Capítulo 3: El sendero de las aventuras
El bosque los recibió con sombras danzantes y susurros misteriosos. Entre los robles centenarios apareció una figura elegante. Llevaba botas brillantes y un sombrero emplumado muy distinguido.
«Buenos días, valientes aventureros», saludó el Gato con Botas haciendo una reverencia cortés. Sus bigotes se curvaron en una sonrisa traviesa mientras ajustaba su sombrero. «Necesito vuestra ayuda para rescatar a Pulgarcita del castillo del gigante malvado», explicó preocupado. Los niños asintieron decididos, listos para ayudar.
Flami rugió valientemente, ofreciendo sus servicios de transporte. El gato saltó ágilmente sobre el lomo azul del dragón. Los primos y sus padres se aferraron fuertemente.

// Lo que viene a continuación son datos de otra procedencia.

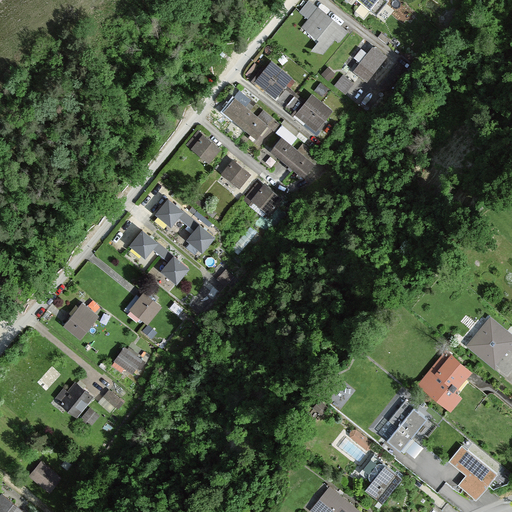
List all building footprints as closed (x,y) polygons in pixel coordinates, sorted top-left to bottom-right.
[(361,0),(378,14),(389,0),(361,0)] [(343,27),(318,8),(304,26),(328,46),(343,27)] [(385,58),(371,47),(353,69),(367,80),(385,58)] [(272,60),(256,79),(276,95),(292,76),(272,60)] [(344,71),(336,82),(346,89),(354,78),(344,71)] [(332,110),(312,94),(297,113),(317,129),(332,110)] [(267,124),(235,97),(225,110),(256,137),(267,124)] [(204,134),(193,148),(208,160),(220,146),(204,134)] [(281,138),(271,150),(301,175),(311,164),(281,138)] [(232,160),(222,174),(238,186),(248,172),(232,160)] [(266,213),(279,198),(263,185),(262,186),(257,182),(246,196),(266,213)] [(155,211),(171,224),(179,215),(194,227),(187,236),(203,249),(215,234),(168,195),(155,211)] [(190,264),(142,225),(129,242),(145,256),(152,248),(167,259),(160,268),(176,281),(190,264)] [(229,282),(236,273),(226,266),(219,275),(229,282)] [(142,292),(127,310),(143,322),(157,304),(142,292)] [(81,301),(63,325),(80,338),(98,314),(81,301)] [(511,330),(492,315),(467,345),(511,380),(511,330)] [(146,325),(142,331),(150,337),(154,331),(146,325)] [(143,358),(123,345),(111,363),(122,370),(124,366),(133,373),(143,358)] [(473,367),(446,345),(416,383),(451,410),(462,396),(455,390),(473,367)] [(74,383),(58,403),(76,416),(91,396),(74,383)] [(100,400),(115,409),(123,396),(108,386),(100,400)] [(322,398),(317,403),(324,410),(329,404),(322,398)] [(83,414),(92,421),(100,411),(91,404),(83,414)] [(386,439),(401,450),(427,417),(413,406),(386,439)] [(351,434),(367,448),(373,440),(357,427),(351,434)] [(496,473),(460,445),(448,459),(465,473),(457,483),(477,498),(496,473)] [(39,461),(28,474),(43,487),(54,474),(39,461)] [(387,463),(365,490),(384,505),(389,499),(406,511),(428,511),(437,502),(423,490),(414,502),(396,487),(404,477),(387,463)] [(365,511),(331,484),(311,508),(316,511),(334,511),(337,508),(341,511),(365,511)] [(19,511),(2,497),(0,499),(0,511),(19,511)]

Volaron sobre valles profundos y montañas nevadas hasta divisar una fortaleza imponente. Las torres se alzaban amenazadoras contra el cielo nublado. «El gigante duerme durante el día», susurró el Gato con Botas estratégicamente. «Debemos actuar con sigilo y valentía ahora», advirtió con cautela.

Se acercaron silenciosamente al castillo. Pablo utilizó sus habilidades de pescador para lanzar una cuerda hacia la ventana más alta. Manu entonó una canción suave para adormecer más al gigante dormilón.

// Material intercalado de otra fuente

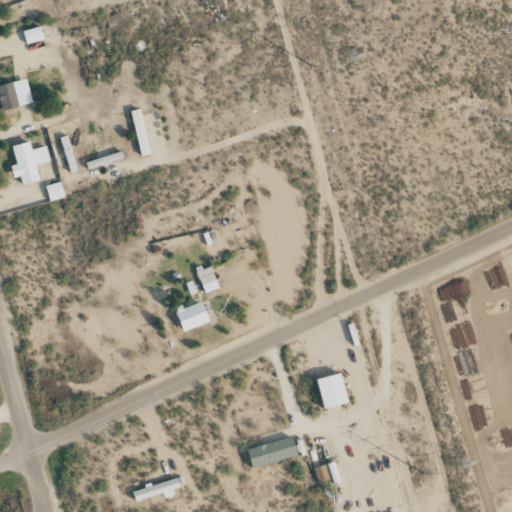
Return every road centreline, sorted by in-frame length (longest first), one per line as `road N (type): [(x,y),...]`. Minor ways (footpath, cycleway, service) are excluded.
road 1 (tertiary): [(511,227),(0,466)]
road 2 (track): [(274,0),(325,189),(365,296)]
road 3 (track): [(310,124),(272,125),(115,169)]
road 4 (tertiary): [(45,511),(0,346)]
road 5 (track): [(325,189),(317,270),(323,316)]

Encontraron a Pulgarcita encerrada en una jaula dorada, llorando tristemente. Clara la consoló con palabras dulces mientras Martín buscaba la llave mágica. El Mago Crea Cuentos apareció inesperadamente, haciendo desaparecer los barrotes con un hechizo poderoso. Pulgarcita quedó libre al fin, agradecida por siempre.
Capítulo 4: El regreso triunfal
Pulgarcita los guió hacia un claro secreto donde esperaban Pinocho y Caperucita Roja. Los personajes de cuentos celebraron la valentía de la familia con una fiesta improvisada.
Pinocho contó historias divertidas sin mentir ni una sola vez, haciendo reír a todos los presentes. Caperucita compartió galletas deliciosas de su abuela sabia. Los primos jugaron, cantaron y bailaron hasta el atardecer. Sus padres observaban felices esta reunión mágica tan especial y memorable.
El Mago Crea Cuentos apareció nuevamente con su sonrisa enigmática. «Habéis demostrado gran coraje y amor familiar», felicitó orgulloso. Sus ojos brillaron con satisfacción paternal.
«Es hora de regresar, pero recordad siempre esta aventura compartida», aconsejó sabiamente el mago. Flami extendió sus alas, preparando el portal de regreso hacia casa. Los personajes de cuentos se despidieron cariñosamente, prometiendo nuevos encuentros futuros llenos de magia y diversión.
La familia atravesó el portal brillante, llevando recuerdos preciosos en sus corazones. Aparecieron de nuevo en la terraza del cumpleaños. Las velas aún brillaban suavemente en la tarta esperándolos pacientemente.

Los cuatro primos se abrazaron fuertemente, sabiendo que habían vivido algo extraordinario juntos. Mamá sopló las velas mientras todos pedían el mismo deseo secreto. Papá sonrió, comprendiendo que las mejores aventuras se viven en familia. Flami desapareció con un guiño cómplice, prometiendo regresar pronto.